> _Work order_:
The records below must be transcribed precisely and in full.

*** Records provided ***

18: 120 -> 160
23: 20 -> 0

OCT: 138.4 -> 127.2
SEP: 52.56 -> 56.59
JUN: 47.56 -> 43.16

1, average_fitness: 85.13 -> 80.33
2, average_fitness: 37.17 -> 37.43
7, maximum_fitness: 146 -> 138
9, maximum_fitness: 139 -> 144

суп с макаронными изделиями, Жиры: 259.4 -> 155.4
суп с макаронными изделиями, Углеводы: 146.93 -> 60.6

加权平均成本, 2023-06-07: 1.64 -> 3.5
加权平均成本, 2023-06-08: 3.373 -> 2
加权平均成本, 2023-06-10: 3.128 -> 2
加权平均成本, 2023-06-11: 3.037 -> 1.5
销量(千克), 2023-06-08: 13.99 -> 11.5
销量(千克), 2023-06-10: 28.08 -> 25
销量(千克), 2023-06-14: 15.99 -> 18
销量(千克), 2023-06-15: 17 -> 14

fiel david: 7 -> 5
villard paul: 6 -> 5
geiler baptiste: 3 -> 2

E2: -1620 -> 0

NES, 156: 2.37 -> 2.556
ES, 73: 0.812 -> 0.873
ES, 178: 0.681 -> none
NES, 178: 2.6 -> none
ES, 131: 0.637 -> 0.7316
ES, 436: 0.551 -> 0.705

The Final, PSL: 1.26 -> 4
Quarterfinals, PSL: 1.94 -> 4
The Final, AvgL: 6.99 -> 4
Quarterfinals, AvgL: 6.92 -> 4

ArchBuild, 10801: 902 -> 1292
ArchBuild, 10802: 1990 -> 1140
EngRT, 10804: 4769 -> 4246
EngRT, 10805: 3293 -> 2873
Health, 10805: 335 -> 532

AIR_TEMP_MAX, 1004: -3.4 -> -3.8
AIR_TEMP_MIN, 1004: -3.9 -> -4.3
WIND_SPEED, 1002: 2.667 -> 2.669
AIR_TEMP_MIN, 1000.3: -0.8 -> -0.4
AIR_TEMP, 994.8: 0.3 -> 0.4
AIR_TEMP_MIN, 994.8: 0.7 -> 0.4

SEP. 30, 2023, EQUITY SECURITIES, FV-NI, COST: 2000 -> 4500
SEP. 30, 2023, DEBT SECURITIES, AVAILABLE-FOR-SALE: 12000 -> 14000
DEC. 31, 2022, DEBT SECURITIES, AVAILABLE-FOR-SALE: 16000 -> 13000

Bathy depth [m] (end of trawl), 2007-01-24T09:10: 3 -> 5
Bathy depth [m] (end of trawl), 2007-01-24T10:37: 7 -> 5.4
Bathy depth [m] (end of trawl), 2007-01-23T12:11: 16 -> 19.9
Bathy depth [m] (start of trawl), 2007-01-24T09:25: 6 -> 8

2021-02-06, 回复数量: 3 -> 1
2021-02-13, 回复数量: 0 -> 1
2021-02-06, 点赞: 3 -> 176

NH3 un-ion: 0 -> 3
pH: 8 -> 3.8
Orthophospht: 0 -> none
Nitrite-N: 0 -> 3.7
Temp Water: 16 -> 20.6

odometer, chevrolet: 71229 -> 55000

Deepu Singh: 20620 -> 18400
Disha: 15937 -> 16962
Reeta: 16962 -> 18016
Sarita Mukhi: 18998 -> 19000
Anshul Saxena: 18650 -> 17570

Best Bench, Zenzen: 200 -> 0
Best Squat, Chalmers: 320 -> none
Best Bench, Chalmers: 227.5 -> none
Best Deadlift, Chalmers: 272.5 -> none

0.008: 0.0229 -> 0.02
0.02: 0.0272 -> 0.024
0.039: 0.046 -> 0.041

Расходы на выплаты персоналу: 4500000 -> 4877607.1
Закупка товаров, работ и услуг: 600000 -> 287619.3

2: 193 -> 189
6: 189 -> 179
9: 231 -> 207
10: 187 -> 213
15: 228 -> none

*** End of Records provided ***

> _Solution for this exercise_:
18: 120 -> 160
23: 20 -> 0

OCT: 138.4 -> 127.2
SEP: 52.56 -> 56.59
JUN: 47.56 -> 43.16

1, average_fitness: 85.13 -> 80.33
2, average_fitness: 37.17 -> 37.43
7, maximum_fitness: 146 -> 138
9, maximum_fitness: 139 -> 144

суп с макаронными изделиями, Жиры: 259.4 -> 155.4
суп с макаронными изделиями, Углеводы: 146.93 -> 60.6

加权平均成本, 2023-06-07: 1.64 -> 3.5
加权平均成本, 2023-06-08: 3.373 -> 2
加权平均成本, 2023-06-10: 3.128 -> 2
加权平均成本, 2023-06-11: 3.037 -> 1.5
销量(千克), 2023-06-08: 13.99 -> 11.5
销量(千克), 2023-06-10: 28.08 -> 25
销量(千克), 2023-06-14: 15.99 -> 18
销量(千克), 2023-06-15: 17 -> 14

fiel david: 7 -> 5
villard paul: 6 -> 5
geiler baptiste: 3 -> 2

E2: -1620 -> 0

NES, 156: 2.37 -> 2.556
ES, 73: 0.812 -> 0.873
ES, 178: 0.681 -> none
NES, 178: 2.6 -> none
ES, 131: 0.637 -> 0.7316
ES, 436: 0.551 -> 0.705

The Final, PSL: 1.26 -> 4
Quarterfinals, PSL: 1.94 -> 4
The Final, AvgL: 6.99 -> 4
Quarterfinals, AvgL: 6.92 -> 4

ArchBuild, 10801: 902 -> 1292
ArchBuild, 10802: 1990 -> 1140
EngRT, 10804: 4769 -> 4246
EngRT, 10805: 3293 -> 2873
Health, 10805: 335 -> 532

AIR_TEMP_MAX, 1004: -3.4 -> -3.8
AIR_TEMP_MIN, 1004: -3.9 -> -4.3
WIND_SPEED, 1002: 2.667 -> 2.669
AIR_TEMP_MIN, 1000.3: -0.8 -> -0.4
AIR_TEMP, 994.8: 0.3 -> 0.4
AIR_TEMP_MIN, 994.8: 0.7 -> 0.4

SEP. 30, 2023, EQUITY SECURITIES, FV-NI, COST: 2000 -> 4500
SEP. 30, 2023, DEBT SECURITIES, AVAILABLE-FOR-SALE: 12000 -> 14000
DEC. 31, 2022, DEBT SECURITIES, AVAILABLE-FOR-SALE: 16000 -> 13000

Bathy depth [m] (end of trawl), 2007-01-24T09:10: 3 -> 5
Bathy depth [m] (end of trawl), 2007-01-24T10:37: 7 -> 5.4
Bathy depth [m] (end of trawl), 2007-01-23T12:11: 16 -> 19.9
Bathy depth [m] (start of trawl), 2007-01-24T09:25: 6 -> 8

2021-02-06, 回复数量: 3 -> 1
2021-02-13, 回复数量: 0 -> 1
2021-02-06, 点赞: 3 -> 176

NH3 un-ion: 0 -> 3
pH: 8 -> 3.8
Orthophospht: 0 -> none
Nitrite-N: 0 -> 3.7
Temp Water: 16 -> 20.6

odometer, chevrolet: 71229 -> 55000

Deepu Singh: 20620 -> 18400
Disha: 15937 -> 16962
Reeta: 16962 -> 18016
Sarita Mukhi: 18998 -> 19000
Anshul Saxena: 18650 -> 17570

Best Bench, Zenzen: 200 -> 0
Best Squat, Chalmers: 320 -> none
Best Bench, Chalmers: 227.5 -> none
Best Deadlift, Chalmers: 272.5 -> none

0.008: 0.0229 -> 0.02
0.02: 0.0272 -> 0.024
0.039: 0.046 -> 0.041

Расходы на выплаты персоналу: 4500000 -> 4877607.1
Закупка товаров, работ и услуг: 600000 -> 287619.3

2: 193 -> 189
6: 189 -> 179
9: 231 -> 207
10: 187 -> 213
15: 228 -> none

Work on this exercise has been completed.